▶ **What the task asks**
Tell me how many lines in the data include "malignant", and keep the reply to that number.

▶ **Input records**

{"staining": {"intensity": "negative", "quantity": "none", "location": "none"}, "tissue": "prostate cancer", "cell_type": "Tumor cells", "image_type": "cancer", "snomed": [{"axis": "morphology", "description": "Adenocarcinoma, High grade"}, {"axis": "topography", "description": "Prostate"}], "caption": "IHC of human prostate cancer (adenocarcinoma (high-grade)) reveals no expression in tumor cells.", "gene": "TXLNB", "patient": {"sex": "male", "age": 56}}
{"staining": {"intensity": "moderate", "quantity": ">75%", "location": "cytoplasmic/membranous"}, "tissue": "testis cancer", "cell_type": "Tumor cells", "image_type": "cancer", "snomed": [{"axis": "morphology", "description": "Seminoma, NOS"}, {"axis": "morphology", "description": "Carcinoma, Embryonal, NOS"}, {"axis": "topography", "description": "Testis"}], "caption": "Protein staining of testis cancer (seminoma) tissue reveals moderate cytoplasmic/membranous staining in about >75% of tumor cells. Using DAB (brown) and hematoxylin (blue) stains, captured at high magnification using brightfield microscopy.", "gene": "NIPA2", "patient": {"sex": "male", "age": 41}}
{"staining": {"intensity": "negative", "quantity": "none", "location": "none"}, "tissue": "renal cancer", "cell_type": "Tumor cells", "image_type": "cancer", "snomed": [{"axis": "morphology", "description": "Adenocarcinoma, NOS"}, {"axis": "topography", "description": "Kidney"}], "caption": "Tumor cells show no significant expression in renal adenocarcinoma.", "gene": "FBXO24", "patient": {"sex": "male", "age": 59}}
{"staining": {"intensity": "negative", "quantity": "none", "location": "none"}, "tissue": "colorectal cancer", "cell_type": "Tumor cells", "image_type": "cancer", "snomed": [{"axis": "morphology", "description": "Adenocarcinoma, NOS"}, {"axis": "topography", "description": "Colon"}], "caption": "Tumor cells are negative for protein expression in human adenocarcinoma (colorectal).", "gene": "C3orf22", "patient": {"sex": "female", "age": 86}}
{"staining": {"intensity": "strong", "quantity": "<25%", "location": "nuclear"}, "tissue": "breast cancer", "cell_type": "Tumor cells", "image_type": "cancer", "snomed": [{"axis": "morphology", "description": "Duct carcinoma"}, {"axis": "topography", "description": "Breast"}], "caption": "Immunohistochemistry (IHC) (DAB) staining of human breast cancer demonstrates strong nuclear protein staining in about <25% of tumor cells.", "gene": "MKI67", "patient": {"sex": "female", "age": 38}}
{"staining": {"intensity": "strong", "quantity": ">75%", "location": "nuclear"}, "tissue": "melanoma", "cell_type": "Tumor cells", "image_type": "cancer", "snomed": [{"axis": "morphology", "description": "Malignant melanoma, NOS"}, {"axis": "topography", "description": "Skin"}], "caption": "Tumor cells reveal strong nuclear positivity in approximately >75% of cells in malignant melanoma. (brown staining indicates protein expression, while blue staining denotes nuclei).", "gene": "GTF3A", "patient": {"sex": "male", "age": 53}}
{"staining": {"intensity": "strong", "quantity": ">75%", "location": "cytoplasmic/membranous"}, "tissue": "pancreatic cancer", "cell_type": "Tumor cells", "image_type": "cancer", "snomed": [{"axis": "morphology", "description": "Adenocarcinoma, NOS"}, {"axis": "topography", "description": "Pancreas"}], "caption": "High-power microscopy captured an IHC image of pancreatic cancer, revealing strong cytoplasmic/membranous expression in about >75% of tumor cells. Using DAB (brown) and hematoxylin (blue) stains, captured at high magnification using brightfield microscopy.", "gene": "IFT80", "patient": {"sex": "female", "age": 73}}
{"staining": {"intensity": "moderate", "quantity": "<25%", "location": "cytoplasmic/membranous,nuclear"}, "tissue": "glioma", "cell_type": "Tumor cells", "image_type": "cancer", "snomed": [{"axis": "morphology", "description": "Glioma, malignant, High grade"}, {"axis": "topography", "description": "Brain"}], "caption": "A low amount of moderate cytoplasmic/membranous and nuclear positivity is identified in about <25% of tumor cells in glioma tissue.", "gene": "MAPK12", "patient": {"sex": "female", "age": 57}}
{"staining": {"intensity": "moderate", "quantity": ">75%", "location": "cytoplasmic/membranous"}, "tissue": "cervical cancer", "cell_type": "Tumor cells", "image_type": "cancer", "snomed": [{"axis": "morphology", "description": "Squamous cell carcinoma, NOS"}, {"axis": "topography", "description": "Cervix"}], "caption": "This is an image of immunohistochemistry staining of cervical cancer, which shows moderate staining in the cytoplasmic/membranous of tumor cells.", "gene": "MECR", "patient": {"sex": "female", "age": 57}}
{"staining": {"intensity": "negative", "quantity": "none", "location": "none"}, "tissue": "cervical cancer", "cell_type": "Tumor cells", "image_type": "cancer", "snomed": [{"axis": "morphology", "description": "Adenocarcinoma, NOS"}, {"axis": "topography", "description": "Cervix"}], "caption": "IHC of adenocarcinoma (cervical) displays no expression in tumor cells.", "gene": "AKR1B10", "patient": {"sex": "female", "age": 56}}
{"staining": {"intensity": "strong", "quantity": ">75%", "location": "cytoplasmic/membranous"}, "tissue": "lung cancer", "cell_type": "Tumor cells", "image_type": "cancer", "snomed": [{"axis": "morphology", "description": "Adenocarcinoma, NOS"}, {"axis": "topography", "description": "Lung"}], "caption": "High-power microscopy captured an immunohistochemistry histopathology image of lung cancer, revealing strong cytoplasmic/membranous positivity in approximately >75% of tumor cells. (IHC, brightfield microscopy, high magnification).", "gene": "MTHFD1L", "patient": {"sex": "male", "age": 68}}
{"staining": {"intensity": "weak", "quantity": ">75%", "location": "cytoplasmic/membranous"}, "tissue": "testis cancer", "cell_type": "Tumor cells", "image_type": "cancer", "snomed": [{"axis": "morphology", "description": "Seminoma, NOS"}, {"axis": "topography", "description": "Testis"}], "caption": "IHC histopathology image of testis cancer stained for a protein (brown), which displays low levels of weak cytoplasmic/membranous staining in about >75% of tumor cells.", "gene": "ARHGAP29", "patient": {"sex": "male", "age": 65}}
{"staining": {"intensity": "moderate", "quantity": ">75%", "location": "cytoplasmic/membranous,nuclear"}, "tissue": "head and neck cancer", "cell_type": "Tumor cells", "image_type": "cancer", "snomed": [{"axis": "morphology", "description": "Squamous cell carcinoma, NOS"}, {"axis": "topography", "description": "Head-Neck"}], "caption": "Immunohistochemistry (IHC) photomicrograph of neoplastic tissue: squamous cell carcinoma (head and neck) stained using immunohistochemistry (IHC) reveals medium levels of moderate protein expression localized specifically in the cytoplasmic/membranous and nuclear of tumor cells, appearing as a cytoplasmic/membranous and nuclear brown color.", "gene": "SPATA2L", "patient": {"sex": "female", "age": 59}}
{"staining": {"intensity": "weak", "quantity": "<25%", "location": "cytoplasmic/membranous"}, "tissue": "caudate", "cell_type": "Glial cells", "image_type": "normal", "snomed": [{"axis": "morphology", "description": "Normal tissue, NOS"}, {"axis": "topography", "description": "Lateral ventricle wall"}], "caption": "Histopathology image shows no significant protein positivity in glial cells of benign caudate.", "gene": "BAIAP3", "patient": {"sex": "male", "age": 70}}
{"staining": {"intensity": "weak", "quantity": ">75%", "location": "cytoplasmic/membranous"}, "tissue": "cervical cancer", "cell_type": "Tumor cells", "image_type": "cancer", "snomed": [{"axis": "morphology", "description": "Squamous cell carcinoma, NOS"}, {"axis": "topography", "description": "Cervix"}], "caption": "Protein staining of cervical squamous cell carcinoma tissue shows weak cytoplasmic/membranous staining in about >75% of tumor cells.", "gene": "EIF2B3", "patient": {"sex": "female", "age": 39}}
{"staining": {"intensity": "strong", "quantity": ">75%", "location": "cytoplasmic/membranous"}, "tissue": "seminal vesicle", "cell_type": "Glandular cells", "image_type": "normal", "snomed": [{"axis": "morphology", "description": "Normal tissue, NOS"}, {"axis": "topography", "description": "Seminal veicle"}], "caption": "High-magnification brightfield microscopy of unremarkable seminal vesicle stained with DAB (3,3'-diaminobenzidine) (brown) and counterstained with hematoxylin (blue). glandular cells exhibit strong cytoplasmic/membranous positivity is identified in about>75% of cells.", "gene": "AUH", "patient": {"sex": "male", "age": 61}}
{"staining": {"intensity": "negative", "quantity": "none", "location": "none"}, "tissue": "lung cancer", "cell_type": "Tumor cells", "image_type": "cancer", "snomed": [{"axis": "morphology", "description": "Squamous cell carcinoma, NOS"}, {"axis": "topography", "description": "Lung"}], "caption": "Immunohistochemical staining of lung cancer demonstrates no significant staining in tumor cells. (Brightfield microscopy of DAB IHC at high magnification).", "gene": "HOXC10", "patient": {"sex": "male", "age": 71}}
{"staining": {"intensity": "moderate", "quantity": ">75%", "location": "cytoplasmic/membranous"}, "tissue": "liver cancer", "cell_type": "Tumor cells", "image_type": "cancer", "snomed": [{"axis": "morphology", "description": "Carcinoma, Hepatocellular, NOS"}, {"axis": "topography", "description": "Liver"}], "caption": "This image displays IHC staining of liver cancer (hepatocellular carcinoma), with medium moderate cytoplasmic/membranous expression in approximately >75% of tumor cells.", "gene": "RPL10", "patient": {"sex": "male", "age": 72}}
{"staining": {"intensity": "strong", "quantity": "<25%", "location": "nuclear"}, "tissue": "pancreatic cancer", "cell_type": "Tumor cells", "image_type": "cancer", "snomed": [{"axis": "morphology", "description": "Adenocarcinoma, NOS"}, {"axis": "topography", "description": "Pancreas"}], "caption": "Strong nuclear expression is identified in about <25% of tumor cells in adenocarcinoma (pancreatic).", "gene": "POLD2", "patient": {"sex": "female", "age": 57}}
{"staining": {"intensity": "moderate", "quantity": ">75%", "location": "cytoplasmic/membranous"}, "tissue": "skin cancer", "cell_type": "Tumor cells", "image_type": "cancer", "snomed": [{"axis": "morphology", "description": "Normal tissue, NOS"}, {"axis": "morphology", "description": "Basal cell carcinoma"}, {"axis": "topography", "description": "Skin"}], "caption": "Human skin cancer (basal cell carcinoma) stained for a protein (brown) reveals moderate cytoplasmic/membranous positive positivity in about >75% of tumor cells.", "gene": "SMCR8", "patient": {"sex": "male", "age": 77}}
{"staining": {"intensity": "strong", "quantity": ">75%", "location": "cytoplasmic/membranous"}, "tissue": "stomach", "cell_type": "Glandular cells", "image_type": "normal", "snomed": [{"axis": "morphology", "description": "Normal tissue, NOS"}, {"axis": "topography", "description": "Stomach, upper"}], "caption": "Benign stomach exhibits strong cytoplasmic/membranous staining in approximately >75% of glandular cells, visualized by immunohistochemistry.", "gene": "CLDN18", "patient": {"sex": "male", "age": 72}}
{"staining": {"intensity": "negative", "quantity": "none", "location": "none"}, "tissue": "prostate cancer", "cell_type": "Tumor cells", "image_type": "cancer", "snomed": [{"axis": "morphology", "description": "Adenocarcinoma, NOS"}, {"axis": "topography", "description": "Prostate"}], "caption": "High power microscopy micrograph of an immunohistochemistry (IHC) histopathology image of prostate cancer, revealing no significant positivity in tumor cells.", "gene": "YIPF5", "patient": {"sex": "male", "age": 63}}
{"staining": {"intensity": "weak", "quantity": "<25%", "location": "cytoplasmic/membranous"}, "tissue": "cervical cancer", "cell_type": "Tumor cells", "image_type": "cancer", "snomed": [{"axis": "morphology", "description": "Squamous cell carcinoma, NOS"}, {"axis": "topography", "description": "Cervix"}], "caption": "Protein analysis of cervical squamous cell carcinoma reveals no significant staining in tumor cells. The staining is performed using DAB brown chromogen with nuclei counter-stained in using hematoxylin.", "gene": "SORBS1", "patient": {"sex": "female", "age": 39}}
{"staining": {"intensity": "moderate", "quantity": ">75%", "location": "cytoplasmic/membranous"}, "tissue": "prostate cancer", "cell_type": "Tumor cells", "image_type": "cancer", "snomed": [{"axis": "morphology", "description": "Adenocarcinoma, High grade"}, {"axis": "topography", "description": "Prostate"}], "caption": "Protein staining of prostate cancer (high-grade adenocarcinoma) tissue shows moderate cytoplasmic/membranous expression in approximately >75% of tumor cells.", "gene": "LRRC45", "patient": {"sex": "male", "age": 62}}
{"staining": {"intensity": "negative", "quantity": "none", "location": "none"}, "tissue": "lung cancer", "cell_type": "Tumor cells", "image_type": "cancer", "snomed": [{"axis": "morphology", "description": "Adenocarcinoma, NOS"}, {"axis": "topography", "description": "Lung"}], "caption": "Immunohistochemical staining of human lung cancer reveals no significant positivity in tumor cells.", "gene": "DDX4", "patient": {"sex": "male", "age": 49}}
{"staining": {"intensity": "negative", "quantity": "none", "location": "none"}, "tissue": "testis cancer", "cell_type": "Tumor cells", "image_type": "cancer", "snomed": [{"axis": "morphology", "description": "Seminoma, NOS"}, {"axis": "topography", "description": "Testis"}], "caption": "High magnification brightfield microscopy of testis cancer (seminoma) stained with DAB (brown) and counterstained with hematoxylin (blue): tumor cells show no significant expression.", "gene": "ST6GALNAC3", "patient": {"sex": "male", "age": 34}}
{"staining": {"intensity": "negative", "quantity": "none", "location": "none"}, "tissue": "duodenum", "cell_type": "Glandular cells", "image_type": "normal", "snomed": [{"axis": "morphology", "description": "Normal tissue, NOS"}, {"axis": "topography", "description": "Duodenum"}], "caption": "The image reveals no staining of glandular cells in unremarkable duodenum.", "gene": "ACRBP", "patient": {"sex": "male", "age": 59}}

▶ **Task output**
2